(Stored records)
☆ ☆ ☆

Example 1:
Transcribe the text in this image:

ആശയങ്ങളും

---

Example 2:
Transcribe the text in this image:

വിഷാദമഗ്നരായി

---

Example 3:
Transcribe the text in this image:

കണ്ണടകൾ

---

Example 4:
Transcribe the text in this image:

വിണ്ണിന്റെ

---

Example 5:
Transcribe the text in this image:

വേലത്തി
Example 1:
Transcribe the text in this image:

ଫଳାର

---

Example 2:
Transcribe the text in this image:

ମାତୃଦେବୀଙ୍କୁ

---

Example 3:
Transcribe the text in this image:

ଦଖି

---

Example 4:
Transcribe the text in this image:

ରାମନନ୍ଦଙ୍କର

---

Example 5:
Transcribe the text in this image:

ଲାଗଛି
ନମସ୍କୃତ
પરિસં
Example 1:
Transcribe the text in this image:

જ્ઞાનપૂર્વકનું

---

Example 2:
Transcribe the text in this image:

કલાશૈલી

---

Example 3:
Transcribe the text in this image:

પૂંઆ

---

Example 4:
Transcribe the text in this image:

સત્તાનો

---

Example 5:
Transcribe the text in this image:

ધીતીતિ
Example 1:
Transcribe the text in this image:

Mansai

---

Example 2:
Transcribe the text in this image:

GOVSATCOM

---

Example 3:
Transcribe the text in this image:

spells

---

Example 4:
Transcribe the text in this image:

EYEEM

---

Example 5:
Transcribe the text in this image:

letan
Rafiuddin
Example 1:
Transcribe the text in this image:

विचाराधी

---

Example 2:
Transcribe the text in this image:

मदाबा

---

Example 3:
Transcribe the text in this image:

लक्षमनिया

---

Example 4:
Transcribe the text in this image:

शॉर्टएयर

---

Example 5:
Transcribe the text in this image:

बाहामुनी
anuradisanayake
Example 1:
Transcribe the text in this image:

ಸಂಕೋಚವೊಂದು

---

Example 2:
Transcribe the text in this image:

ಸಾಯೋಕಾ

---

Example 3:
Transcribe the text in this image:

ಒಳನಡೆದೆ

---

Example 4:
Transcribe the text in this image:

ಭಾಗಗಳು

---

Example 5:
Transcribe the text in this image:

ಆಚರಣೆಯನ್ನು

☆ ☆ ☆

## Requirement
Your answer must be an exact copy of every entry above.

## Output for this task
Example 1:
Transcribe the text in this image:

ആശയങ്ങളും

---

Example 2:
Transcribe the text in this image:

വിഷാദമഗ്നരായി

---

Example 3:
Transcribe the text in this image:

കണ്ണടകൾ

---

Example 4:
Transcribe the text in this image:

വിണ്ണിന്റെ

---

Example 5:
Transcribe the text in this image:

വേലത്തി
Example 1:
Transcribe the text in this image:

ଫଳାର

---

Example 2:
Transcribe the text in this image:

ମାତୃଦେବୀଙ୍କୁ

---

Example 3:
Transcribe the text in this image:

ଦଖି

---

Example 4:
Transcribe the text in this image:

ରାମନନ୍ଦଙ୍କର

---

Example 5:
Transcribe the text in this image:

ଲାଗଛି
ନମସ୍କୃତ
પરિસં
Example 1:
Transcribe the text in this image:

જ્ઞાનપૂર્વકનું

---

Example 2:
Transcribe the text in this image:

કલાશૈલી

---

Example 3:
Transcribe the text in this image:

પૂંઆ

---

Example 4:
Transcribe the text in this image:

સત્તાનો

---

Example 5:
Transcribe the text in this image:

ધીતીતિ
Example 1:
Transcribe the text in this image:

Mansai

---

Example 2:
Transcribe the text in this image:

GOVSATCOM

---

Example 3:
Transcribe the text in this image:

spells

---

Example 4:
Transcribe the text in this image:

EYEEM

---

Example 5:
Transcribe the text in this image:

letan
Rafiuddin
Example 1:
Transcribe the text in this image:

विचाराधी

---

Example 2:
Transcribe the text in this image:

मदाबा

---

Example 3:
Transcribe the text in this image:

लक्षमनिया

---

Example 4:
Transcribe the text in this image:

शॉर्टएयर

---

Example 5:
Transcribe the text in this image:

बाहामुनी
anuradisanayake
Example 1:
Transcribe the text in this image:

ಸಂಕೋಚವೊಂದು

---

Example 2:
Transcribe the text in this image:

ಸಾಯೋಕಾ

---

Example 3:
Transcribe the text in this image:

ಒಳನಡೆದೆ

---

Example 4:
Transcribe the text in this image:

ಭಾಗಗಳು

---

Example 5:
Transcribe the text in this image:

ಆಚರಣೆಯನ್ನು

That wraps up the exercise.